Polandia Siap Membantu Jerman agar Uni Eropa Segera Embaro Migas dari Rusia

Senin, 02 Mei 2022 | 18:29 WIB
Polandia Siap Membantu Jerman agar Uni Eropa Segera Embaro Migas dari Rusia

ILUSTRASI. Presiden Ukraina Volodymyr Zelenskiy dan Presiden Dewan Eropa Charles Michel berjabat tangan sebelum pertemuan di Kyiv, Ukraina, Rabu (20/4/2022). Ukrainian Presidential Press Service/Handout via REUTERS

Sumber: Reuters | Editor: Thomas Hadiwinata

KONTAN.CO.ID - WARSAW. Polandia siap membantu Jerman untuk menghentikan ketergantungannya terhadap pasokan minyak dari Rusia. Menteri iklim Polandia pada Senin juga menyatakan bahwa dia berharap Uni Eropa mulai memberlakukan embargo atas minyak dari Rusia sebelum akhir tahun.

Polandia memihak pemberlakuan sanksi yang keras terhadap Rusia. Sikap Polandia berseberangan dengan sejumlah negara Uni Eropa yang masih bergantung pada pasokan komoditas energi dari Moskow. Uni Eropa diramalkan maju mundur dalam pemberlakuan sanksi larangan impor energi dari Rusia. 

"Polandia siap mendukung ambisi Jerman untuk melakukan de-rusifikasi dengan kilang kami di Gdansk," kata menteri Anna Moskwa. "Saya berharap itu akan menjadi suara terakhir yang akan memblokir sanksi terhadap minyak ini."

Baca Juga: Uni Eropa Tuding Apple Membatasi Akses Pesaing ke Sistim Pembayaran Ponselnya

Rusia menghentikan pasokan gas ke Bulgaria dan Polandia pekan lalu setelah kedua negara menolak memenuhi permintaannya untuk membayar secara efektif dalam rubel.

Moskwa sebelumnya mengatakan bahwa negara-negara anggota utama Uni Eropa yang menolak sanksi gas yang lebih keras terhadap Rusia adalah Austria, Jerman dan Hungaria. Rusia juga menyebut blok tersebut berniat menghukum negara-negara yang menggunakan rubel untuk membayar gas Rusia. 

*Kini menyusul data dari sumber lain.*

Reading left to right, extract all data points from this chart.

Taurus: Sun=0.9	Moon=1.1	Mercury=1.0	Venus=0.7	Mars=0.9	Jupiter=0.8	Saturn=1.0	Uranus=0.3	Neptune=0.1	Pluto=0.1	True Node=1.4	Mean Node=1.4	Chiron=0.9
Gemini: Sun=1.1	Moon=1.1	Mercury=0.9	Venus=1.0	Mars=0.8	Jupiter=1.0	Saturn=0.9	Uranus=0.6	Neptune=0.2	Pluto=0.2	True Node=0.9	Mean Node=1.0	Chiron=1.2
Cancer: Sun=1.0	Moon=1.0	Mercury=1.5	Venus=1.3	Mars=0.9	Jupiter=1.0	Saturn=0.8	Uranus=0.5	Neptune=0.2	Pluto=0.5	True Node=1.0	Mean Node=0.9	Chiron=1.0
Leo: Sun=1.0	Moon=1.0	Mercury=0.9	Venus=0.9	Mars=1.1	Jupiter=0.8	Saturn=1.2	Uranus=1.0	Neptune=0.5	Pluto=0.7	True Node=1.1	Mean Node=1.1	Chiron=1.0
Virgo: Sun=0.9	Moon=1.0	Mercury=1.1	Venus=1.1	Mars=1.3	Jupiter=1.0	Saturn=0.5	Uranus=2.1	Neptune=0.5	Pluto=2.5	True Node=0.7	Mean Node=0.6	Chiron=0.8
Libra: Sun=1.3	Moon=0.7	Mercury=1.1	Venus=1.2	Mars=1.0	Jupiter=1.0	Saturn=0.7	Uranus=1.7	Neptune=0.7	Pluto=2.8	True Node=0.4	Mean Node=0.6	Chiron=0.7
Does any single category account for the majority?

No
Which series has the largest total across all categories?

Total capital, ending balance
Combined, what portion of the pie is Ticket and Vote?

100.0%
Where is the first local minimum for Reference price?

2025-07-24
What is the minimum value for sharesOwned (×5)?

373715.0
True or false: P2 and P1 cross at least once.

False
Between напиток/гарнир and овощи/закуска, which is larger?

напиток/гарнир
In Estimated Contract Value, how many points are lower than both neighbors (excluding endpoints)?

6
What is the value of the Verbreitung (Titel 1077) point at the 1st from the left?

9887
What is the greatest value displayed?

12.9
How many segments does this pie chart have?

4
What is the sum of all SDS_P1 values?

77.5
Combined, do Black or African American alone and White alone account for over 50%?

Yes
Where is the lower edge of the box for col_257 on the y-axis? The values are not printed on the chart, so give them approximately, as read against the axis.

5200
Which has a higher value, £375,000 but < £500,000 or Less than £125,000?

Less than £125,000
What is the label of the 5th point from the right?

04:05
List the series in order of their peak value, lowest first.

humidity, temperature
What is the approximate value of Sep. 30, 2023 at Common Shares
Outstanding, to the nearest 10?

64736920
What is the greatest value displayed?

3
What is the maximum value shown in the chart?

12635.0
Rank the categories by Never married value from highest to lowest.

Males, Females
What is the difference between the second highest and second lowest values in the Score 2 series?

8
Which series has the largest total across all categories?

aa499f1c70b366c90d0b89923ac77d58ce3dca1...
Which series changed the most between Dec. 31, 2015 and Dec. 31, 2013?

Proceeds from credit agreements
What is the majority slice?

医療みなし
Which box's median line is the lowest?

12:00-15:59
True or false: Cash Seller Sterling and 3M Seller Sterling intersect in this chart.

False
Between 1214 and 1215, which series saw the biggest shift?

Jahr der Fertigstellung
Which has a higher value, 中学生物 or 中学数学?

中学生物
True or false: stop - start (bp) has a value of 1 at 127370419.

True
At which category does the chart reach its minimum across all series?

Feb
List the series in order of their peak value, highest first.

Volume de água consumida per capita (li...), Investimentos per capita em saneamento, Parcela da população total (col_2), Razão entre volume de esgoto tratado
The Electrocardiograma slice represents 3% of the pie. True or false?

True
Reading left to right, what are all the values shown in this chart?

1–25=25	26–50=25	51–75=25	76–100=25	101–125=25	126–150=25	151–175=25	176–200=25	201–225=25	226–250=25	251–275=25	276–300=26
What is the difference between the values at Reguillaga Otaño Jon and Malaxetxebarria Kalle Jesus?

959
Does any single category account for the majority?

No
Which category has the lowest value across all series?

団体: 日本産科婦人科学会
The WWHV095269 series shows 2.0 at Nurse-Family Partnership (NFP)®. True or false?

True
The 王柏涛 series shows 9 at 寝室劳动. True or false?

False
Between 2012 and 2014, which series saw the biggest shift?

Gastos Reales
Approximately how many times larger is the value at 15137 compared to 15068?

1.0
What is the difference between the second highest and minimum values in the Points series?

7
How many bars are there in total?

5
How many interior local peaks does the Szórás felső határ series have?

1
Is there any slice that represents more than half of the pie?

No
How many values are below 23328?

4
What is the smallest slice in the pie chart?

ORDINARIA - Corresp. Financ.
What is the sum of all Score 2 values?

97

Dia juga mengatakan Polandia ingin Uni Eropa memberlakukan batas waktu yang jelas kapan negara-negara anggota harus berhenti mengimpor minyak Rusia.

"Kami ingin paket (sanksi) ini mencakup tanggal dan persyaratan yang sangat spesifik dan jelas untuk semua negara ... bahwa itu harus menjadi paket lengkap tanpa celah."